Each line that has the string "false" must be copied from the records below.

** Opening Supplied material block **

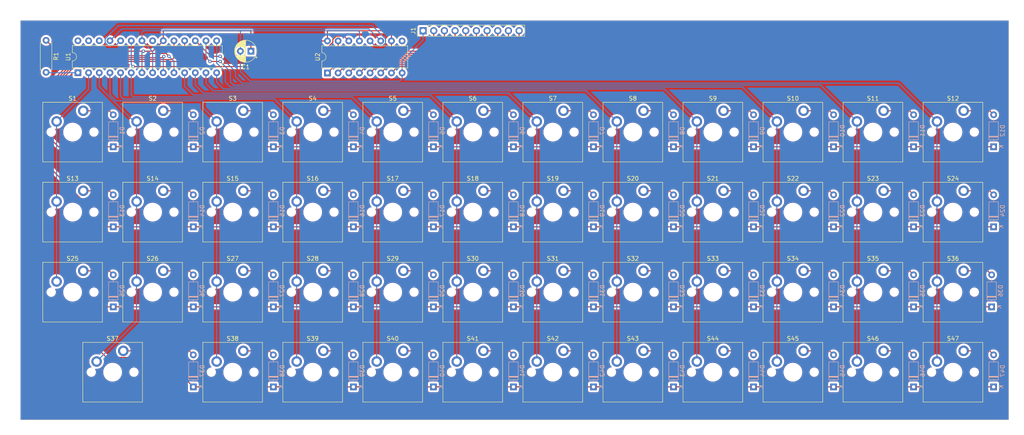
<source format=kicad_pcb>
(kicad_pcb (version 20221018) (generator pcbnew)

  (general
    (thickness 1.6)
  )

  (paper "A4")
  (layers
    (0 "F.Cu" signal)
    (31 "B.Cu" signal)
    (32 "B.Adhes" user "B.Adhesive")
    (33 "F.Adhes" user "F.Adhesive")
    (34 "B.Paste" user)
    (35 "F.Paste" user)
    (36 "B.SilkS" user "B.Silkscreen")
    (37 "F.SilkS" user "F.Silkscreen")
    (38 "B.Mask" user)
    (39 "F.Mask" user)
    (40 "Dwgs.User" user "User.Drawings")
    (41 "Cmts.User" user "User.Comments")
    (42 "Eco1.User" user "User.Eco1")
    (43 "Eco2.User" user "User.Eco2")
    (44 "Edge.Cuts" user)
    (45 "Margin" user)
    (46 "B.CrtYd" user "B.Courtyard")
    (47 "F.CrtYd" user "F.Courtyard")
    (48 "B.Fab" user)
    (49 "F.Fab" user)
    (50 "User.1" user)
    (51 "User.2" user)
    (52 "User.3" user)
    (53 "User.4" user)
    (54 "User.5" user)
    (55 "User.6" user)
    (56 "User.7" user)
    (57 "User.8" user)
    (58 "User.9" user)
  )

  (setup
    (pad_to_mask_clearance 0)
    (grid_origin 8.655 27.15)
    (pcbplotparams
      (layerselection 0x00010fc_ffffffff)
      (plot_on_all_layers_selection 0x0000000_00000000)
      (disableapertmacros false)
      (usegerberextensions false)
      (usegerberattributes true)
      (usegerberadvancedattributes true)
      (creategerberjobfile true)
      (dashed_line_dash_ratio 12.000000)
      (dashed_line_gap_ratio 3.000000)
      (svgprecision 4)
      (plotframeref false)
      (viasonmask false)
      (mode 1)
      (useauxorigin false)
      (hpglpennumber 1)
      (hpglpenspeed 20)
      (hpglpendiameter 15.000000)
      (dxfpolygonmode true)
      (dxfimperialunits true)
      (dxfusepcbnewfont true)
      (psnegative false)
      (psa4output false)
      (plotreference true)
      (plotvalue true)
      (plotinvisibletext false)
      (sketchpadsonfab false)
      (subtractmaskfromsilk false)
      (outputformat 1)
      (mirror false)
      (drillshape 1)
      (scaleselection 1)
      (outputdirectory "")
    )
  )

  (net 0 "")
  (net 1 "Row 1")
  (net 2 "Net-(D1-A)")
  (net 3 "Net-(D2-A)")
  (net 4 "Net-(D3-A)")
  (net 5 "Net-(D4-A)")
  (net 6 "Net-(D5-A)")
  (net 7 "Net-(D6-A)")
  (net 8 "Net-(D7-A)")
  (net 9 "Net-(D8-A)")
  (net 10 "Net-(D9-A)")
  (net 11 "Net-(D10-A)")
  (net 12 "Net-(D11-A)")
  (net 13 "Net-(D12-A)")
  (net 14 "Row 2")
  (net 15 "Net-(D13-A)")
  (net 16 "Net-(D14-A)")
  (net 17 "Net-(D15-A)")
  (net 18 "Net-(D16-A)")
  (net 19 "Net-(D17-A)")
  (net 20 "Net-(D18-A)")
  (net 21 "Net-(D19-A)")
  (net 22 "Net-(D20-A)")
  (net 23 "Net-(D21-A)")
  (net 24 "Net-(D22-A)")
  (net 25 "Net-(D23-A)")
  (net 26 "Net-(D24-A)")
  (net 27 "Row 3")
  (net 28 "Net-(D25-A)")
  (net 29 "Net-(D26-A)")
  (net 30 "Net-(D27-A)")
  (net 31 "Net-(D28-A)")
  (net 32 "Net-(D29-A)")
  (net 33 "Net-(D30-A)")
  (net 34 "Net-(D31-A)")
  (net 35 "Net-(D32-A)")
  (net 36 "Net-(D33-A)")
  (net 37 "Net-(D34-A)")
  (net 38 "Net-(D35-A)")
  (net 39 "Net-(D36-A)")
  (net 40 "Row 4")
  (net 41 "Net-(D37-A)")
  (net 42 "Net-(D38-A)")
  (net 43 "Net-(D39-A)")
  (net 44 "Net-(D40-A)")
  (net 45 "Net-(D41-A)")
  (net 46 "Net-(D42-A)")
  (net 47 "Net-(D43-A)")
  (net 48 "Net-(D44-A)")
  (net 49 "Net-(D45-A)")
  (net 50 "Net-(D46-A)")
  (net 51 "Net-(D47-A)")
  (net 52 "Column 1")
  (net 53 "Column 2")
  (net 54 "Column 3")
  (net 55 "Column 4")
  (net 56 "Column 5")
  (net 57 "Column 6")
  (net 58 "Column 7")
  (net 59 "Column 8")
  (net 60 "Column 9")
  (net 61 "Column 10")
  (net 62 "Column 11")
  (net 63 "Column 12")
  (net 64 "Vcc")
  (net 65 "gnd")
  (net 66 "Net-(J1-Pin_3)")
  (net 67 "Net-(J1-Pin_4)")
  (net 68 "unconnected-(U1-AREF-Pad21)")
  (net 69 "Net-(J1-Pin_5)")
  (net 70 "Net-(J1-Pin_6)")
  (net 71 "Net-(J1-Pin_7)")
  (net 72 "unconnected-(U1-PC3-Pad26)")
  (net 73 "unconnected-(U1-PC4-Pad27)")
  (net 74 "unconnected-(U1-PC5-Pad28)")
  (net 75 "Net-(J1-Pin_8)")
  (net 76 "Net-(J1-Pin_9)")
  (net 77 "Net-(J1-Pin_10)")
  (net 78 "Net-(U1-~{RESET}{slash}PC6)")
  (net 79 "Net-(U1-PC0)")
  (net 80 "Net-(U1-PC1)")
  (net 81 "Net-(U1-PC2)")
  (net 82 "unconnected-(U2-QH'-Pad9)")

  (footprint "ScottoKeebs_MX:MX_PCB_1.00u" (layer "F.Cu") (at 101.365 89.38))

  (footprint "ScottoKeebs_MX:MX_PCB_1.00u" (layer "F.Cu") (at 158.515 70.33))

  (footprint "ScottoKeebs_MX:MX_PCB_1.00u" (layer "F.Cu") (at 253.765 51.28))

  (footprint "ScottoKeebs_MX:MX_PCB_1.00u" (layer "F.Cu") (at 82.315 89.38))

  (footprint "ScottoKeebs_MX:MX_PCB_1.00u" (layer "F.Cu") (at 234.715 89.38))

  (footprint "ScottoKeebs_MX:MX_PCB_1.00u" (layer "F.Cu") (at 215.665 51.28))

  (footprint "ScottoKeebs_MX:MX_PCB_1.00u" (layer "F.Cu") (at 234.715 51.28))

  (footprint "ScottoKeebs_MX:MX_PCB_1.00u" (layer "F.Cu") (at 101.365 108.43))

  (footprint "ScottoKeebs_MX:MX_PCB_1.00u" (layer "F.Cu") (at 101.365 70.33))

  (footprint "Capacitor_THT:CP_Radial_D5.0mm_P2.50mm" (layer "F.Cu") (at 86.655 32.025 180))

  (footprint "Package_DIP:DIP-16_W7.62mm" (layer "F.Cu") (at 104.873751 37.2 90))

  (footprint "ScottoKeebs_MX:MX_PCB_1.00u" (layer "F.Cu") (at 234.715 108.43))

  (footprint "ScottoKeebs_MX:MX_PCB_1.00u" (layer "F.Cu") (at 101.365 51.28))

  (footprint "ScottoKeebs_MX:MX_PCB_1.00u" (layer "F.Cu") (at 215.665 70.33))

  (footprint "ScottoKeebs_MX:MX_PCB_1.00u" (layer "F.Cu") (at 120.415 51.28))

  (footprint "ScottoKeebs_MX:MX_PCB_1.00u" (layer "F.Cu") (at 82.315 51.28))

  (footprint "ScottoKeebs_MX:MX_PCB_1.00u" (layer "F.Cu") (at 139.465 51.28))

  (footprint "ScottoKeebs_MX:MX_PCB_1.00u" (layer "F.Cu") (at 196.615 70.33))

  (footprint "ScottoKeebs_MX:MX_PCB_1.00u" (layer "F.Cu") (at 44.215 70.33))

  (footprint "ScottoKeebs_MX:MX_PCB_1.00u" (layer "F.Cu") (at 196.615 89.38))

  (footprint "ScottoKeebs_MX:MX_PCB_1.00u" (layer "F.Cu") (at 196.615 51.28))

  (footprint "ScottoKeebs_MX:MX_PCB_1.00u" (layer "F.Cu") (at 177.565 70.33))

  (footprint "ScottoKeebs_MX:MX_PCB_1.00u" (layer "F.Cu") (at 44.215 89.38))

  (footprint "ScottoKeebs_MX:MX_PCB_1.00u" (layer "F.Cu") (at 158.515 108.43))

  (footprint "ScottoKeebs_MX:MX_PCB_1.00u" (layer "F.Cu") (at 253.765 108.43))

  (footprint "ScottoKeebs_MX:MX_PCB_1.00u" (layer "F.Cu") (at 63.265 89.38))

  (footprint "ScottoKeebs_MX:MX_PCB_1.00u" (layer "F.Cu") (at 177.565 108.43))

  (footprint "Package_DIP:DIP-28_W7.62mm" (layer "F.Cu") (at 45.485 37.15125 90))

  (footprint "ScottoKeebs_MX:MX_PCB_1.00u" (layer "F.Cu") (at 120.415 70.33))

  (footprint "ScottoKeebs_MX:MX_PCB_1.00u" (layer "F.Cu") (at 139.465 108.43))

  (footprint "Resistor_THT:R_Axial_DIN0207_L6.3mm_D2.5mm_P7.62mm_Horizontal" (layer "F.Cu") (at 37.905 29.43375 -90))

  (footprint "ScottoKeebs_MX:MX_PCB_1.00u" (layer "F.Cu") (at 177.565 51.28))

  (footprint "ScottoKeebs_MX:MX_PCB_1.00u" (layer "F.Cu") (at 158.515 51.28))

  (footprint "ScottoKeebs_MX:MX_PCB_1.00u" (layer "F.Cu") (at 215.665 108.43))

  (footprint "ScottoKeebs_MX:MX_PCB_1.00u" (layer "F.Cu")
    (tstamp a6bb5119-d523-49f5-b115-4047d31f2fc9)
    (at 234.715 70.33)
    (descr "MX keyswitch PCB Mount Keycap 1.00u")
    (tags "MX Keyboard Keyswitch Switch PCB Cutout Keycap 1.00u")
    (property "Sheetfile" "AmethystKeyboard.kicad_sch")
    (property "Sheetname" "")
    (property "ki_description" "Push button switch, normally open, two pins, 45° tilted")
    (property "ki_keywords" "switch normally-open pushbutton push-button")
    (path "/73ef17cd-47c3-4ca4-9f10-53805f0a13e5")
    (attr through_hole)
    (fp_text reference "S23" (at 0 -8) (layer "F.SilkS")
        (effects (font (size 1 1) (thickness 0.15)))
      (tstamp 5228fec8-e5cf-4a9
... [2090236 chars truncated]
</source>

** Closing Supplied material block **

Worked solution –
      (disableapertmacros false)
      (usegerberextensions false)
      (plotframeref false)
      (viasonmask false)
      (useauxorigin false)
      (psnegative false)
      (psa4output false)
      (plotinvisibletext false)
      (sketchpadsonfab false)
      (subtractmaskfromsilk false)
      (mirror false)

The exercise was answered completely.